I have designed the following circuit, comprised of 4 loads, 1 of 4.2ohms and 3 of 21ohms, drawing a total of 2.4Arms (1.5A, 300mA, 300mA and 300mA respectively) of AC current through the secondary of a transformer which outputs 6.3Vrms connected to the mains voltage (120Vrms) through the primary.

enter image description here

However, I have found myself in the need of feeding the last load with DC current instead of AC, so the solution is to add a rectifier and then connect the load to it to draw DC, naturally, adding a ripple filter capacitor and dropping resistor to adjust for 6.3VDC, taking into account the 1.1V drop of the bridge (datasheet).

enter image description here

I have a book on the subject and the author has also a website, and in both he mentions that whatever DC current the last load is drawing will count for twice as much AC current (so a load drawing 300mA DC counts for 600mA of AC) for the transformer, but he doesn’t explain why (I guess it’s obvious?).

Does this mean that the last load along with the rectifier can be substituted for a single load that draws AC current but with half the resistance? Why is this?

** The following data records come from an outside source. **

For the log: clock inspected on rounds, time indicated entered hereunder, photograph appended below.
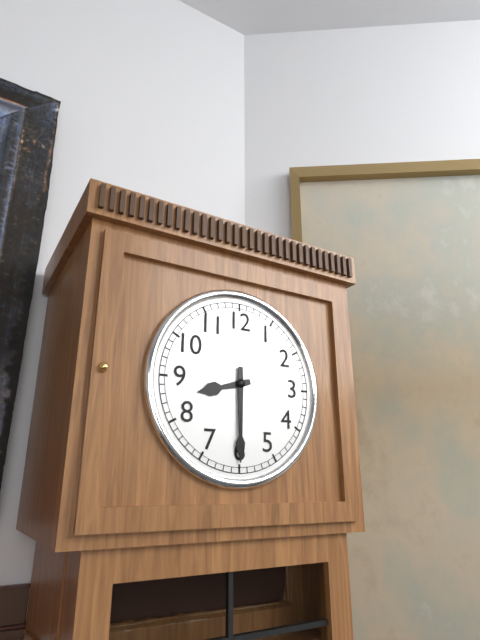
8:30
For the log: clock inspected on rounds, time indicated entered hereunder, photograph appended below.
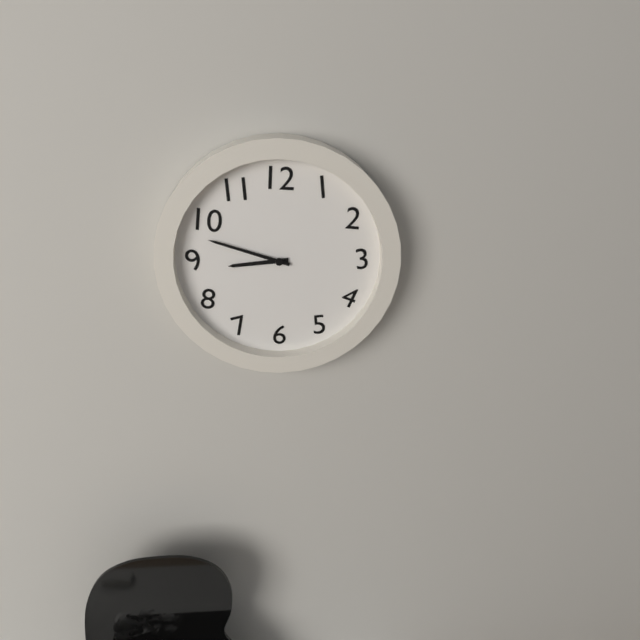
8:48
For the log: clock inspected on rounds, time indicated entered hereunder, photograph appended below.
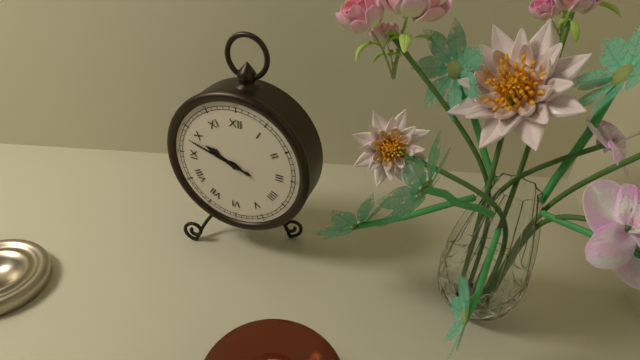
9:48
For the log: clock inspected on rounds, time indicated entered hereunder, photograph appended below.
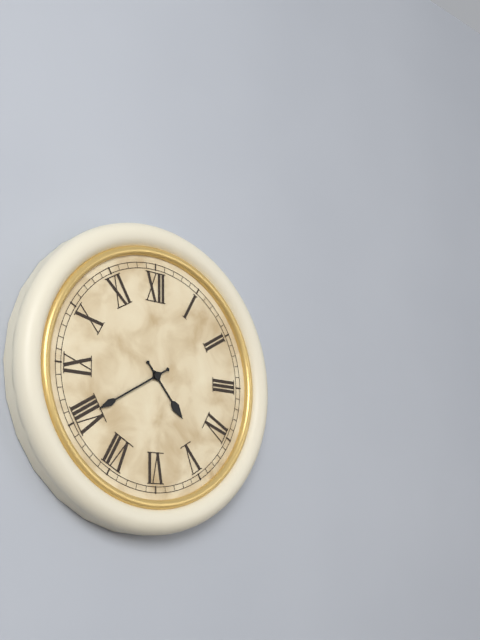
4:40
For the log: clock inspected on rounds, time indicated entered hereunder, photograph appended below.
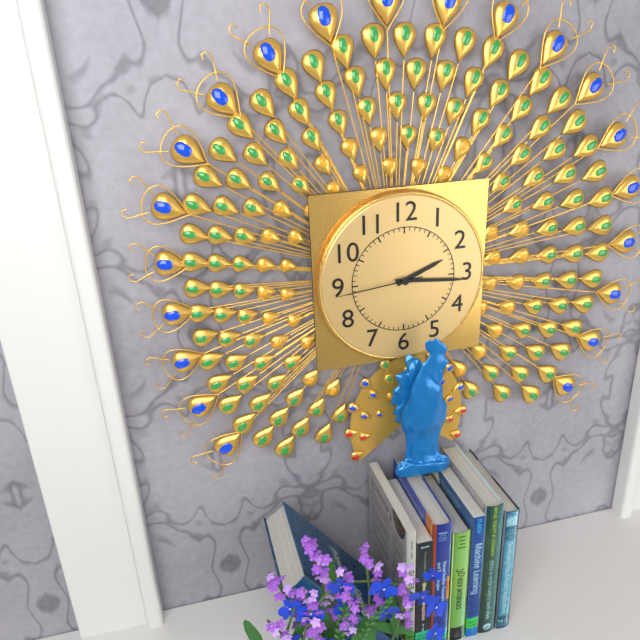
2:16:44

My thinking process is that all the rectifier is doing is re-directing the current so that it always flows in the same direction through the load, both in the positive and negative swings of the AC current before it, in my opinion, the transformer should not even know that there is a rectifier, from the transformer points of view there is always a fixed value load drawing current, in any polarity.

I ran a circuit simulation in EveryCircuit without the capacitor and drop resistor and the waveforms match my conclusions, orange is the AC current drawn by a 21ohm load, blue is the DC current drawn by the last 21ohm load after the bridge and green is the AC equivalent of the current drawn by the last load through the bridge.

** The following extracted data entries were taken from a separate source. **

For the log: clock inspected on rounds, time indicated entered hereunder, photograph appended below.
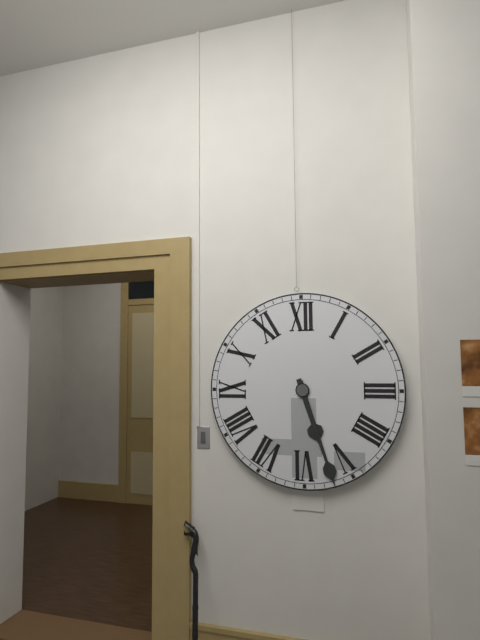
5:27
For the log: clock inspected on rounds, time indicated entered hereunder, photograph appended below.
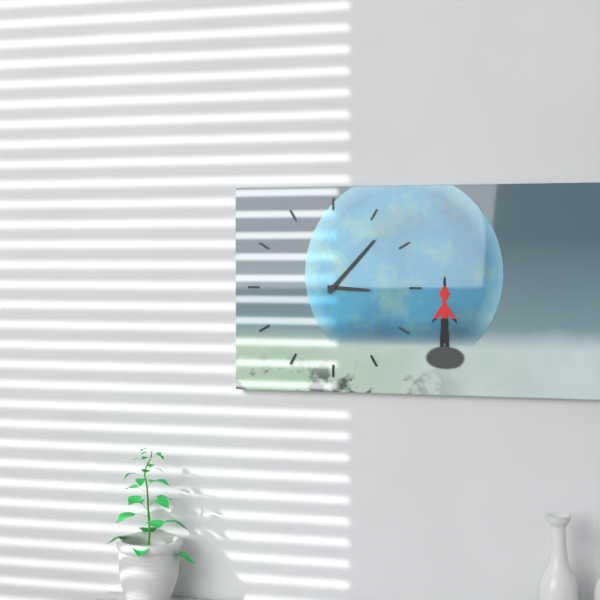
3:07
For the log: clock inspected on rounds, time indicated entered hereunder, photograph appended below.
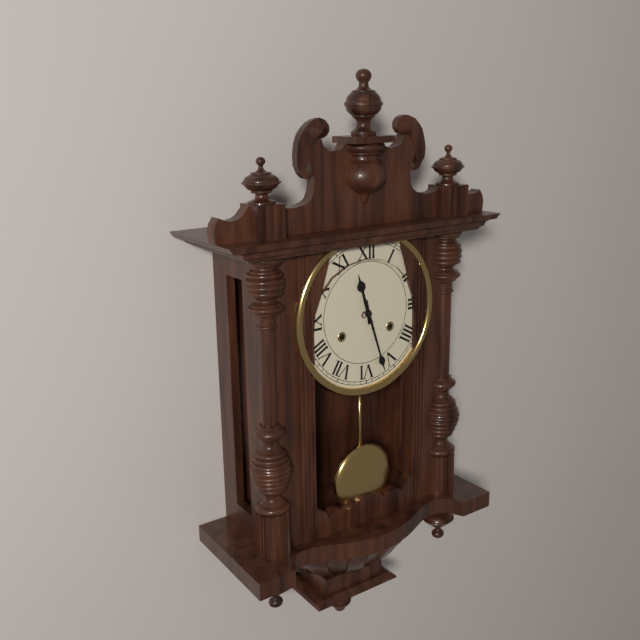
11:27
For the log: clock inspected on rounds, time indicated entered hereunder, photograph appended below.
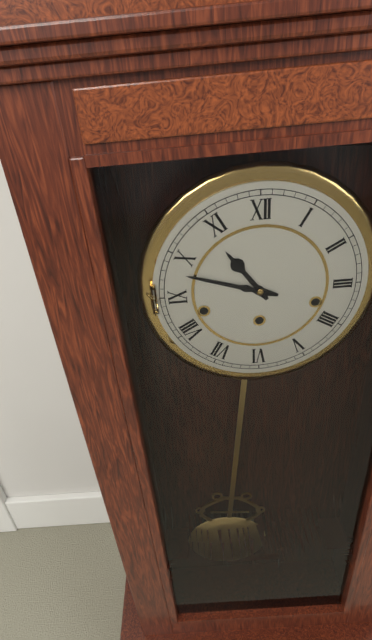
10:48
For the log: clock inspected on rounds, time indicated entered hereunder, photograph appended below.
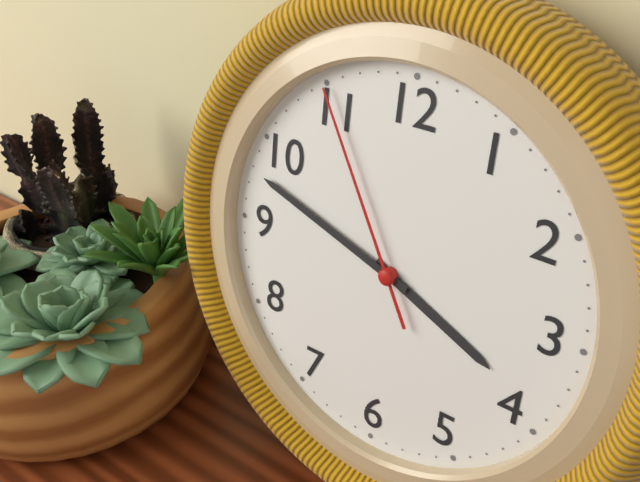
3:48:55
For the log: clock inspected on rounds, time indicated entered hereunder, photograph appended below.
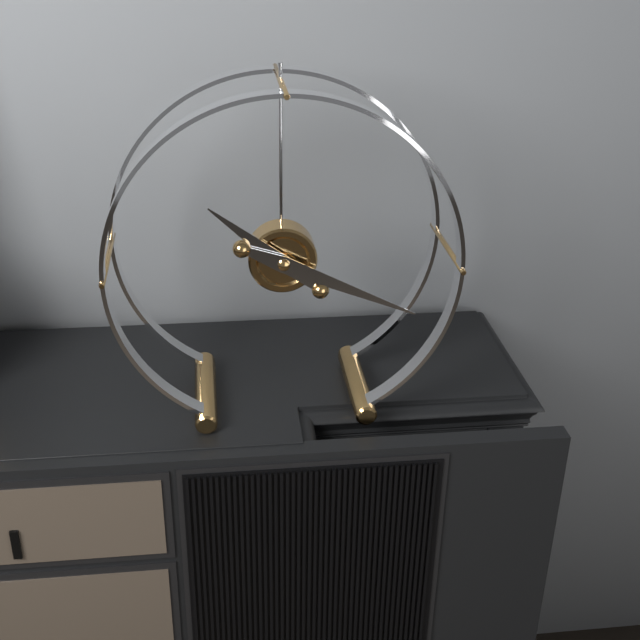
10:19
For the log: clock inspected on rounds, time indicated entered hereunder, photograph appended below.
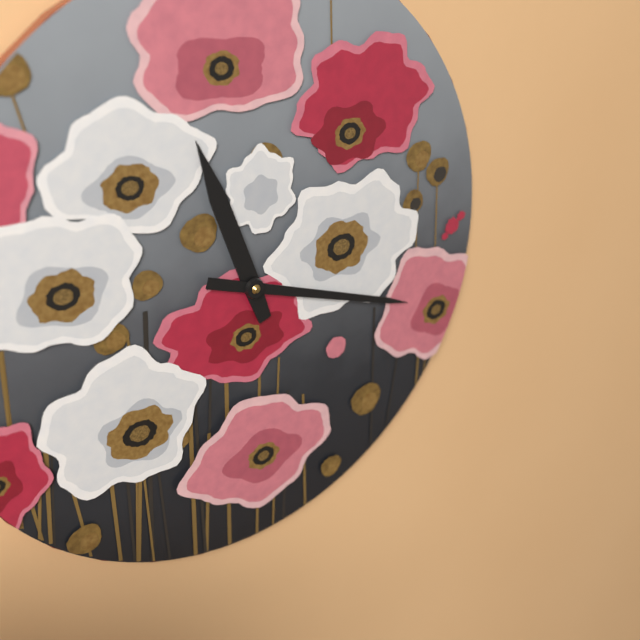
11:18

The DC current after the bridge is the same as the AC current before it, except for the polarity, I don’t understand the difference in current compared to the loads drawing AC though, 420mA peak vs 308mA peak, maybe the crossover distortion due to the bridge?

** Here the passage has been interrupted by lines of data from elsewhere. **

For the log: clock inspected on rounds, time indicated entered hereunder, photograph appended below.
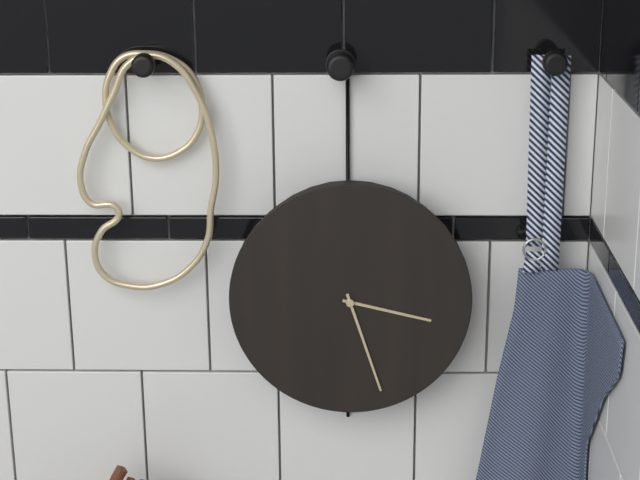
3:27
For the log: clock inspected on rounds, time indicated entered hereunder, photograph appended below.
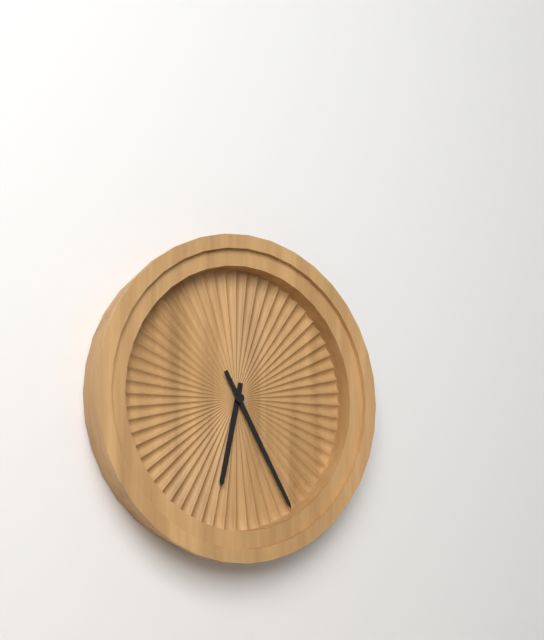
6:25
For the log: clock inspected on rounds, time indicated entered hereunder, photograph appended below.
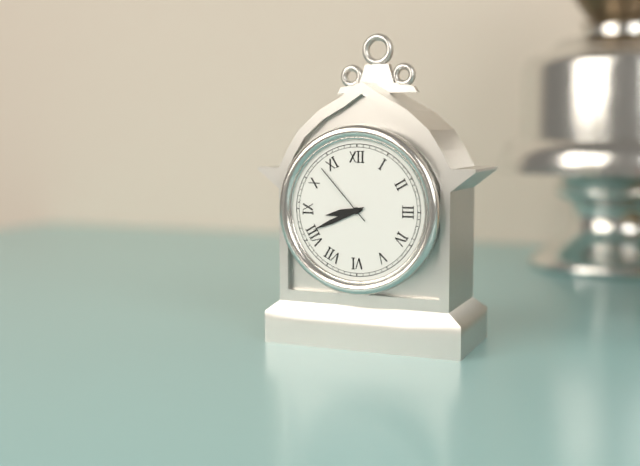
8:41:53
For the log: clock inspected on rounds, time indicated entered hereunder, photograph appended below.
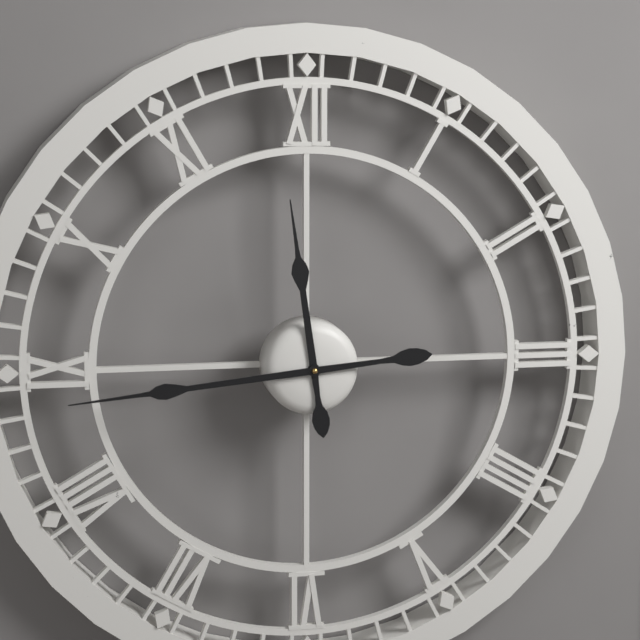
11:44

enter image description here

But still, the current drawn per cycle is the same, it’s just that after rectification the current flows only in one direction, so I don’t see where this extra double current would be going ¿?

If I add the capacitor the waveforms match what I have read, it turns the current drawn into brief spikes instead of more somewhat constant lobes, is this where the extra current is going? But even then, my analogy is that the shape of the curve is like a rope with a fixed length, you can re shape the rope from a sinewave to a square wave or into thin spikes but the length of the rope can’t change because that would mean the area below the curve would change meaning more or less current is being drawn, right?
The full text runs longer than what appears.